While some investors have turned wary amid growing concerns over the sustainability of India's once-fancied start-ups, Byju's has managed to steer ahead. How?
Hungry to learn
Sunil Kalra, who has invested in 50-plus start-ups in India, tells CNBC, "Education is the primary area investors are looking at now. There is a huge hunger and desperate shortage of quality services in this space and Byju's has emerged as a credible player."
The online education market in India is estimated to grow to $40 billion in 2017 from $20 billion in 2015, with the country's kindergarden to high school segment the largest in the world with an estimated 260 million enrolments.
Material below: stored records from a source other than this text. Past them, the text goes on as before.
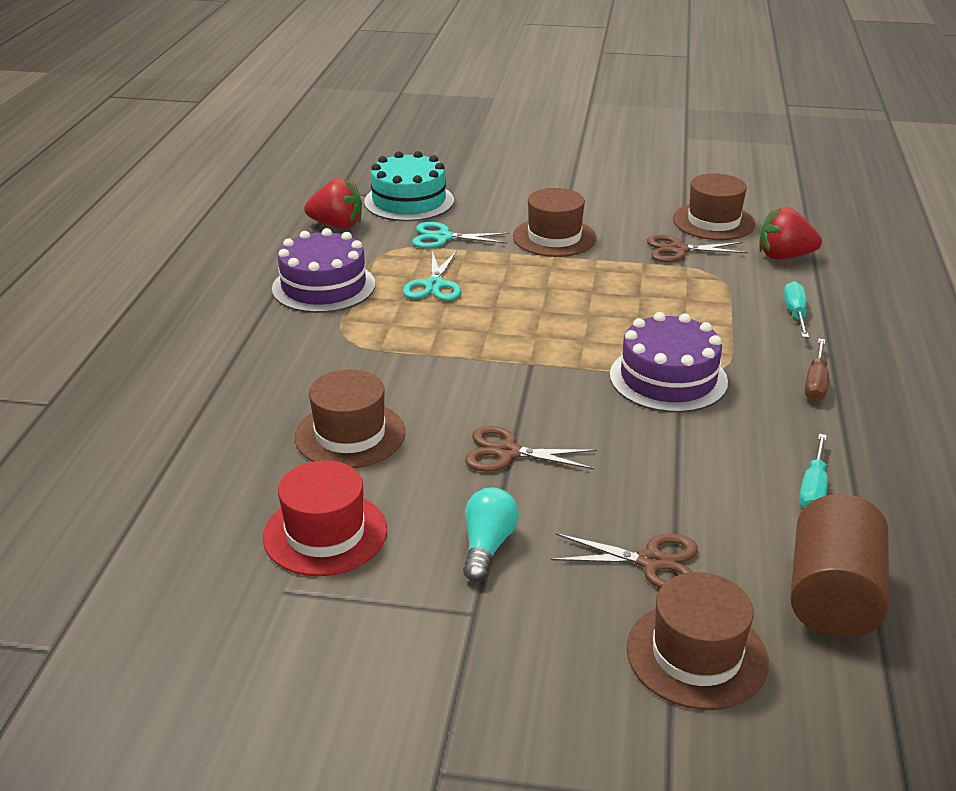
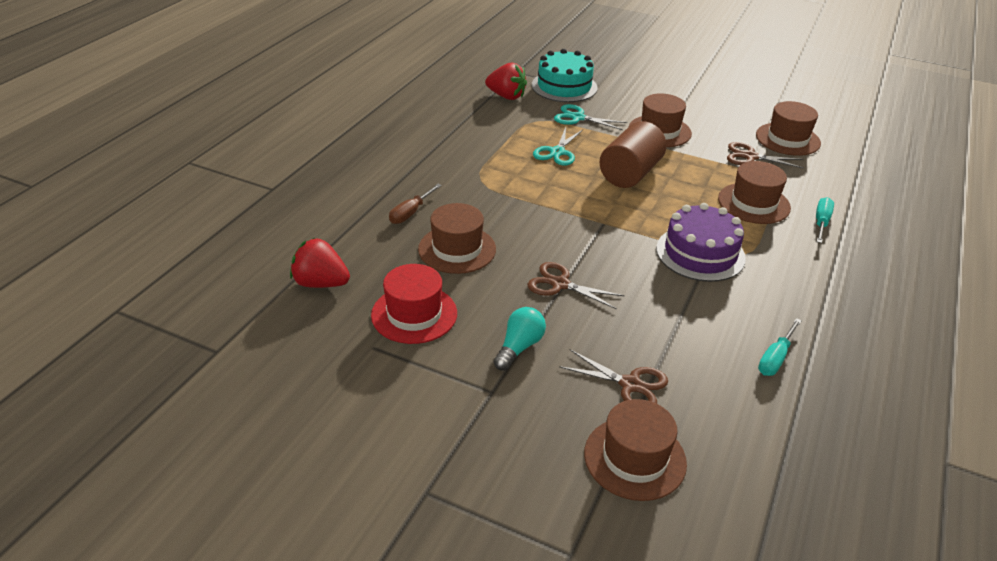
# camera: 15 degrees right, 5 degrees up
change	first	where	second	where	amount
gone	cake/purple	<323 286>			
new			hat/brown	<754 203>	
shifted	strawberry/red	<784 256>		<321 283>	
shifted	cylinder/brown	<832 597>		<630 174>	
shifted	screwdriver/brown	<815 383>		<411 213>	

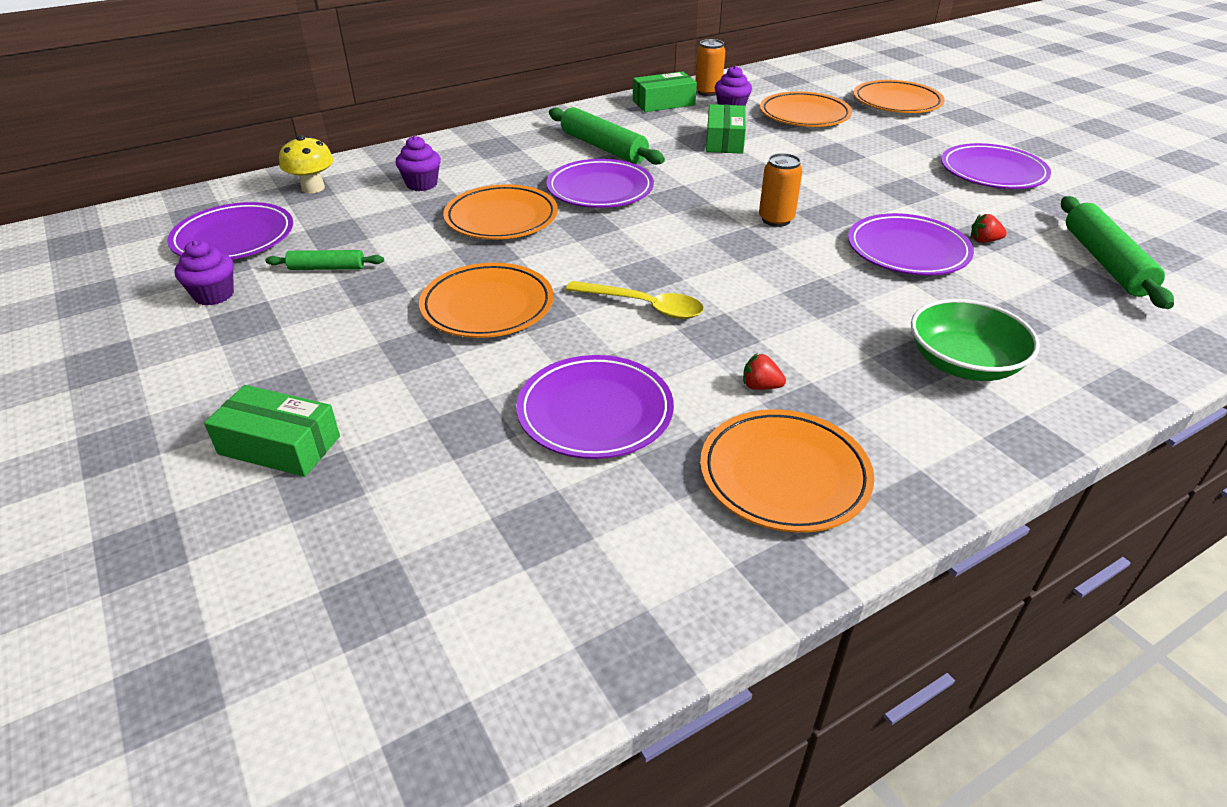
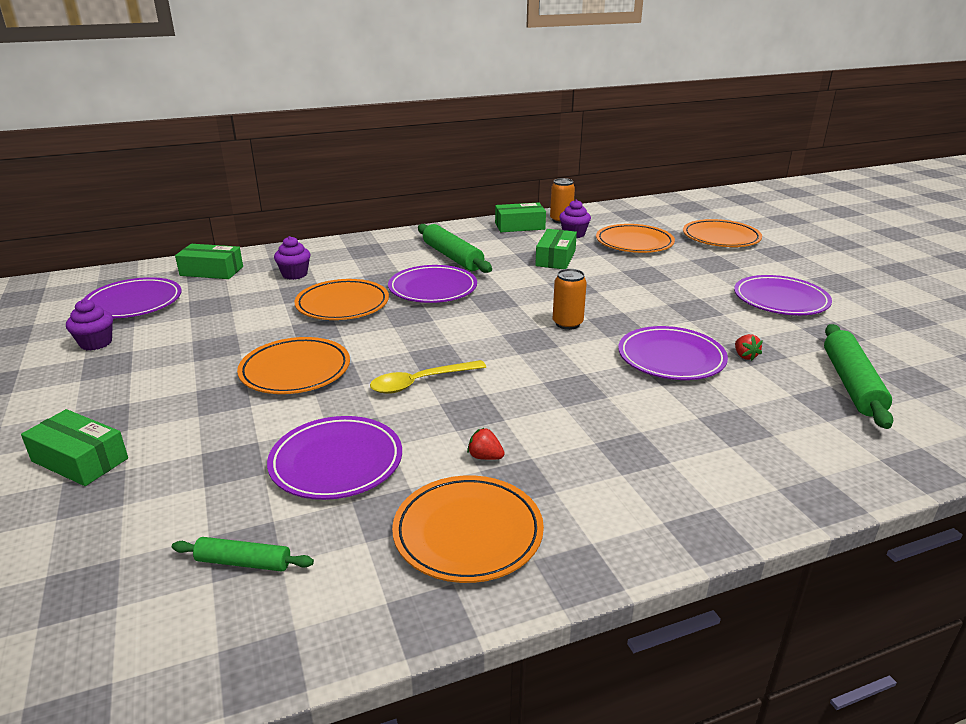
# camera: 10 degrees right, 10 degrees down
change	first	where	second	where	amount
gone	bowl/green	<963 363>			
shifted	rolling pin/green	<327 268>		<244 562>	
swapped	mushroom/yellow	<313 188>	box/green	<211 271>	
rotated	spoon/yellow	<644 306>		<420 382>	120 degrees clockwise
rotated	strawberry/red	<984 241>		<745 356>	120 degrees counterclockwise

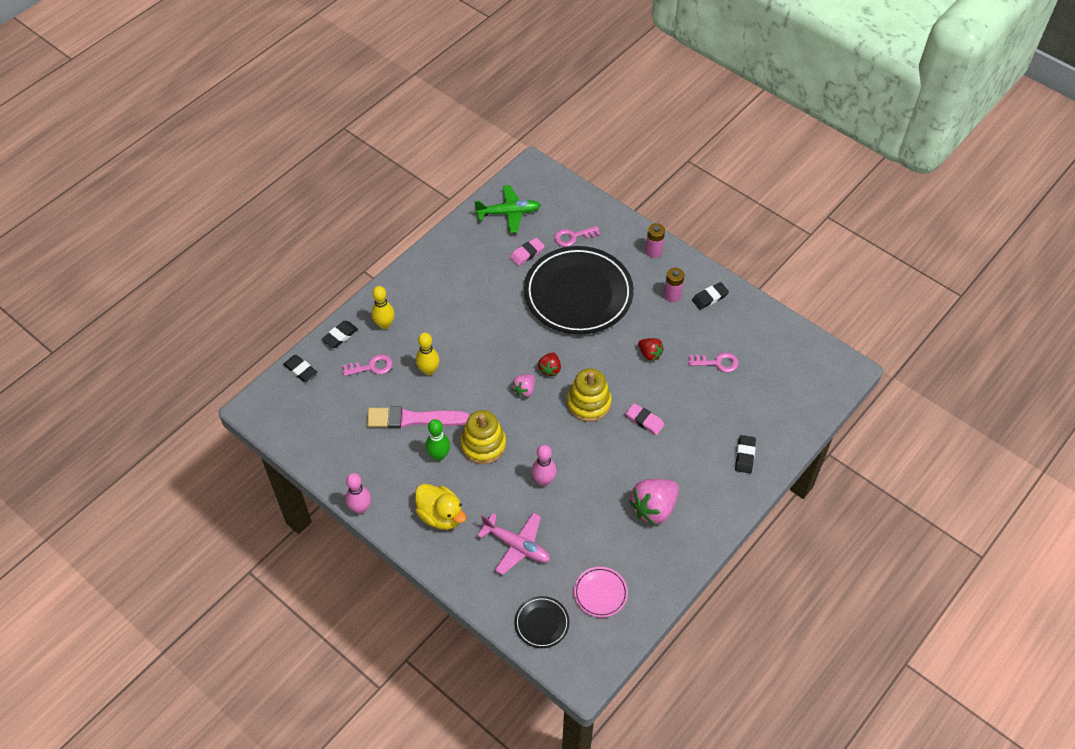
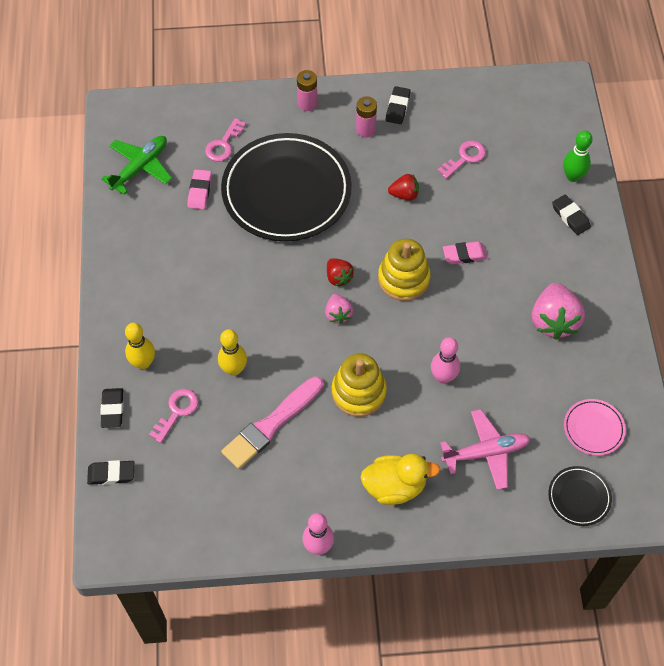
# camera: 45 degrees left, 5 degrees up
change	first	where	second	where	amount
shifted	bowling pin/green	<439 455>		<572 176>	

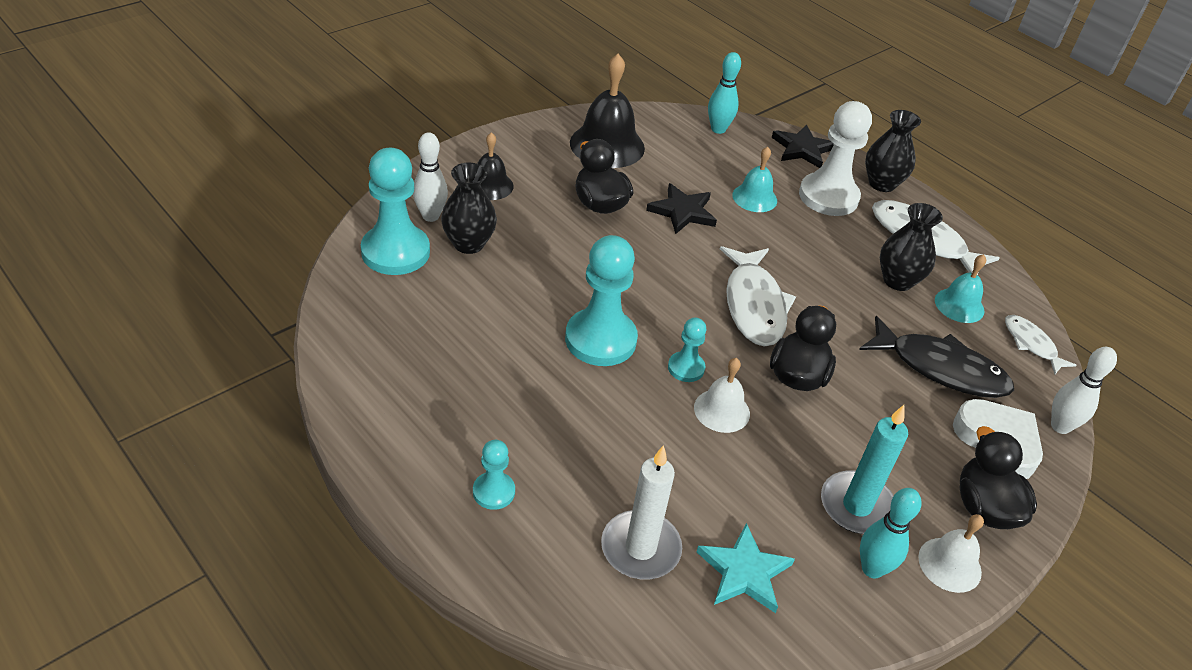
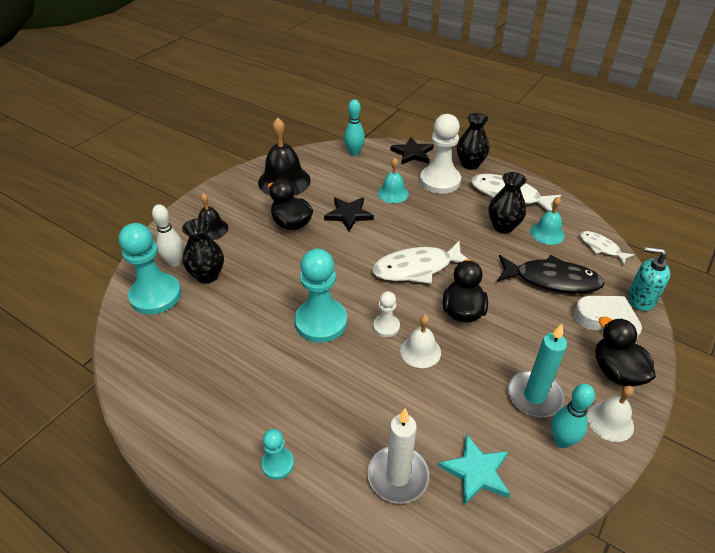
# camera: 10 degrees left, 0 degrees up
change	first	where	second	where	amount
swapped	bowling pin/white	<1060 426>	soap dispenser/turquoise	<640 299>	
repainted	pawn/turquoise	<686 368>	pawn/white	<386 326>	
rotated	fish/white	<754 305>		<417 268>	90 degrees clockwise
While others have balked at the challenges in India's clunky education sector that is riddled with lack of access to good teachers, a one-size-fits all approach and an overpowering focus on exams, Byju's sees opportunities.
In little over a year since its launch, the app has attracted 250,000 annual paid users , according to the company.
The app at present helps students from grades 4 to 12 to learn science and math, and also offers test preparations for engineering and management courses.
Byju's app costs on average Rs10,000 ($150) for an academic year, an expensive sum for many middle-class Indian families, but in an environment where after-school coaching and test-prep classes are mushrooming with few credible options, Byju's has managed to clear the pack. The company claims to be profitable and said revenues in the first five months of the current financial year ending March 31, 2017 had already crossed total revenues earned all of last year.
Mantra for success
Amid the cacophony of schools, teachers and tuition centres promising to make toppers out of your children, Byju's mantra for success is to make the students fall in love with the subject. Learning on the app is through a mix of videos, informal conversations and relating topics to popular sports such as cricket or online games like Angry Birds, for example.
"A one hour chapter is like a one hour movie," says Byju, 36, who says he himself learnt more outside the classroom than inside it. "I am not trying to change the [education] system, it's easier to change the learning habits of an 11-year-old."
An engineer, who started teaching friends as a hobby during his time off from work, Byju realized he was really good when attendance at free workshops for students preparing for the CAT exam, which one needs to take to get into the elite Indian Institutes of Management (IIMs), started doubling every week. He also took the exam twice to test his own teaching methods and topped it on both occasions, but never got tempted to join the IIMs.